An intervention in primary care settings that allowed a choice of cognitive behavior therapy, medication, or both, along with computer-assisted treatment support for patients with common anxiety disorders, resulted in greater improvement in anxiety symptoms and functional disability compared to usual care, according to a study in the May 19 issue of JAMA, a theme issue on mental health.
Peter Roy-Byrne, M.D., of the University of Washington School of Medicine, Seattle, presented the findings of the study at a JAMA media briefing on mental health.
“Improving the quality of mental health care requires continued efforts to move evidence-based treatments of proven efficacy into real-world practice settings with wide variability in patient characteristics and clinician skill. The effectiveness of one approach, collaborative care, is well established for primary care depression, but has been infrequently studied for anxiety disorders, despite their common occurrence in primary care,” the authors write.
Dr. Roy-Byrne and colleagues conducted a study to examine whether a flexible treatment delivery intervention in primary care would be better than usual care (UC) in reducing symptoms of anxiety and in improving certain measures of functioning, health-related quality of life, and quality of care delivered for the 4 most common anxiety disorders—panic disorder, generalized anxiety disorder, social anxiety disorder, and posttraumatic stress disorder (PTSD).
The intervention the researchers designed, Coordinated Anxiety Learning and Management (CALM), allowed choice of cognitive behavioral therapy (CBT), medication, or both; included real-time Web-based outcomes monitoring to optimize treatment decisions; and a computer-assisted program to optimize delivery of CBT by nonexpert care managers who also assisted primary care clinicians in promoting adherence and optimizing medications. “In this way, CALM seeks to accommodate the complexity of real-world clinical settings, while maximizing fidelity to the evidence-base in the context of a broad range of patients, clinicians, practice settings, and payers,” the authors write.
The randomized controlled effectiveness trial of CALM compared with usual care took place in 17 primary care clinics in 4 U.S. cities. Between June 2006 and April 2008, 1,004 patients with anxiety disorders (with or without major depression), ages 18 to 75 years, were enrolled and subsequently received treatment for 3 to 12 months. Follow-up assessments at 6,12, and 18 months after the beginning of the trial were completed in October 2009. Anxiety symptoms were measured with the 12 item Brief Symptom Inventory (BSI-12).
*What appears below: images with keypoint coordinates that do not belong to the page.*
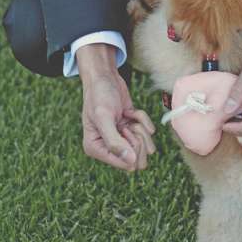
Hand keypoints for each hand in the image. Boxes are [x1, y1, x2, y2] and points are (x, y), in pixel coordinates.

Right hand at [78, 44, 155, 170]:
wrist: (105, 77)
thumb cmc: (99, 95)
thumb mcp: (104, 117)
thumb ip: (115, 142)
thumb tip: (131, 163)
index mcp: (96, 148)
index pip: (124, 164)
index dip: (131, 148)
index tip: (124, 130)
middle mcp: (108, 146)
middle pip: (137, 158)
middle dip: (138, 138)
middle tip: (129, 125)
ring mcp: (121, 137)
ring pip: (144, 145)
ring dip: (140, 127)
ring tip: (128, 116)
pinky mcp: (131, 128)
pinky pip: (146, 131)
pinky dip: (142, 119)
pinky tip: (132, 111)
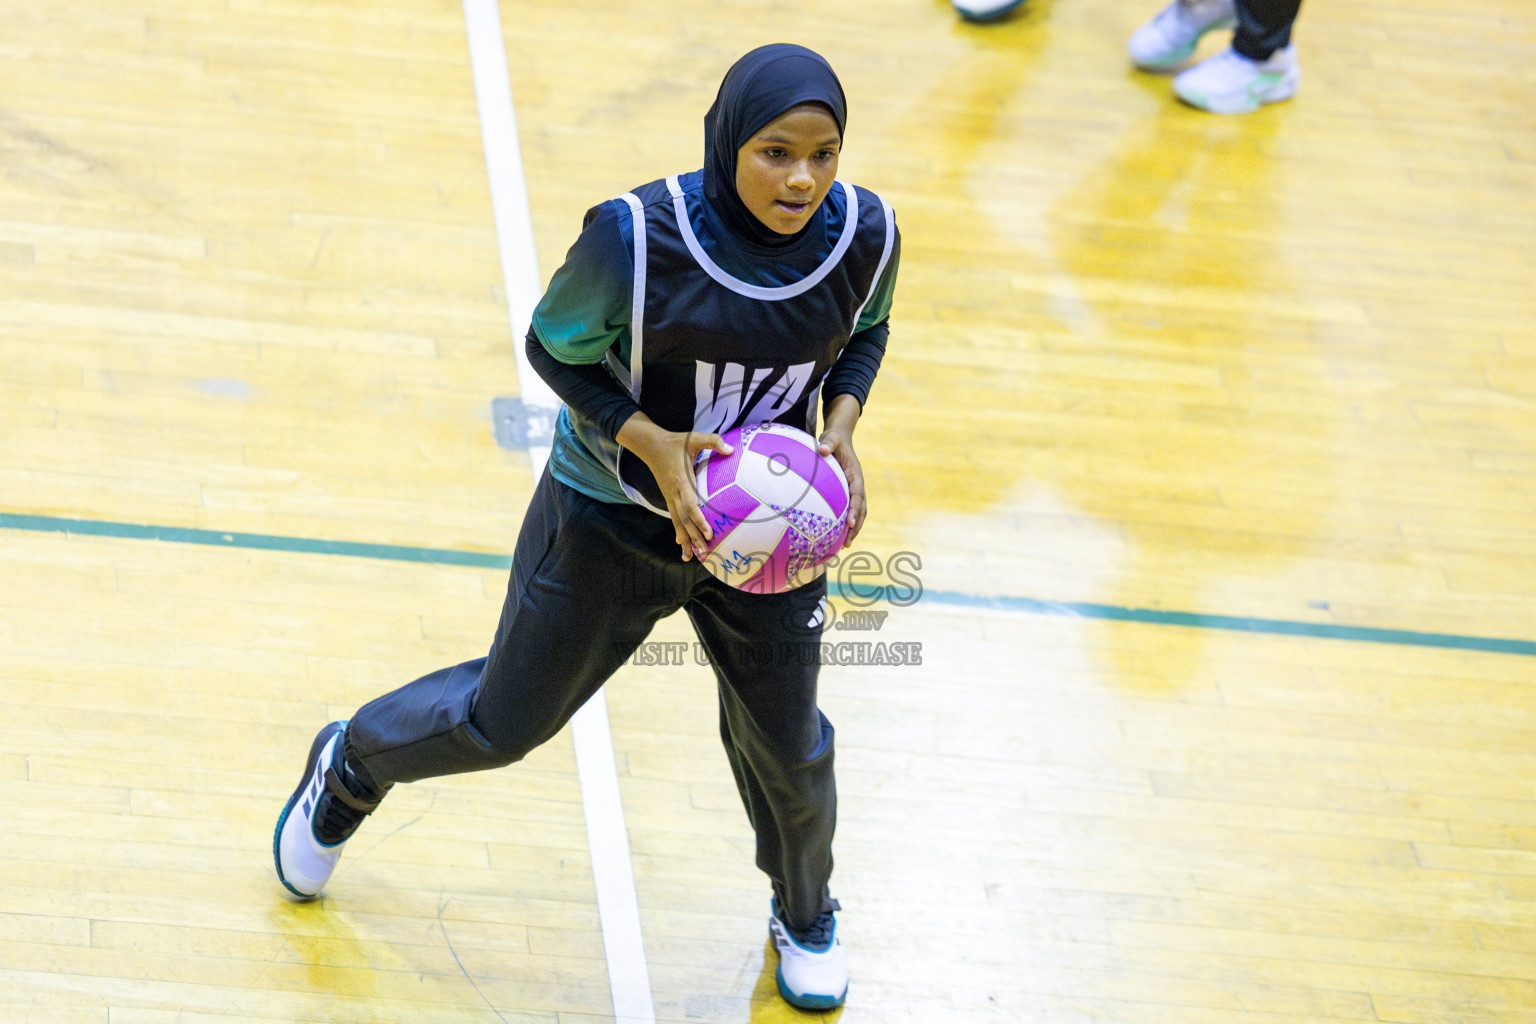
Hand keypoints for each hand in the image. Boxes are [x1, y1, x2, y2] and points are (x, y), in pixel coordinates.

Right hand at [617, 414, 733, 560]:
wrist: (650, 445)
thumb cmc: (675, 442)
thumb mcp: (694, 438)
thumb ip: (713, 442)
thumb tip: (732, 450)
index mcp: (681, 481)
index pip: (690, 505)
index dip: (699, 520)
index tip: (709, 533)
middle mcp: (673, 493)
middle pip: (684, 520)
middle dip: (694, 538)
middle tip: (705, 553)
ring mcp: (669, 497)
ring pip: (677, 523)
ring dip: (684, 540)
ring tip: (689, 558)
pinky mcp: (668, 498)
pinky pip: (674, 518)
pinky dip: (678, 532)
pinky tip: (681, 544)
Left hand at [818, 394, 865, 547]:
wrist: (840, 438)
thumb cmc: (834, 439)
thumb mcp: (832, 438)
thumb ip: (828, 443)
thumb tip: (822, 449)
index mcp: (855, 475)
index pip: (857, 495)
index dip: (855, 510)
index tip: (850, 523)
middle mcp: (857, 485)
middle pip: (861, 509)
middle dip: (856, 527)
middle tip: (847, 543)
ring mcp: (853, 490)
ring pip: (857, 513)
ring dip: (853, 529)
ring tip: (844, 546)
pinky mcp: (847, 493)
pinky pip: (848, 510)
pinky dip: (844, 523)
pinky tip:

The researchers found that the scores on measures of anxiety symptoms were significantly lower for patients in the intervention group at 6 months, 12 months and 18 months. “At 12 months, response and remission rates (CALM vs. UC) were 63.66 percent vs. 44.68 percent, and 51.49 percent vs. 33.28 percent, with a number needed to treat of 5.27 for response and 5.50 for remission.”
“The flexibility of treatment (e.g., variation in number and type of sessions, and in criteria for continuing further treatment, use of both telephone and in-person contact), the targeting of multiple disorders, and the clinical effectiveness across a range of patients and clinics suggest that the CALM treatment delivery model should be broadly applicable in primary care. However, implementation of this model will require reimbursement mechanisms for care management that are not currently available,” the authors write.
“Nonetheless, the success of the model tested here demonstrates that addressing multiple common mental disorders in the context of one delivery model is feasible and effective and could serve as a template for the development of unified approaches to management of the multiple psychiatric comorbidities that are the rule rather than the exception in both the general population and in clinical practice.”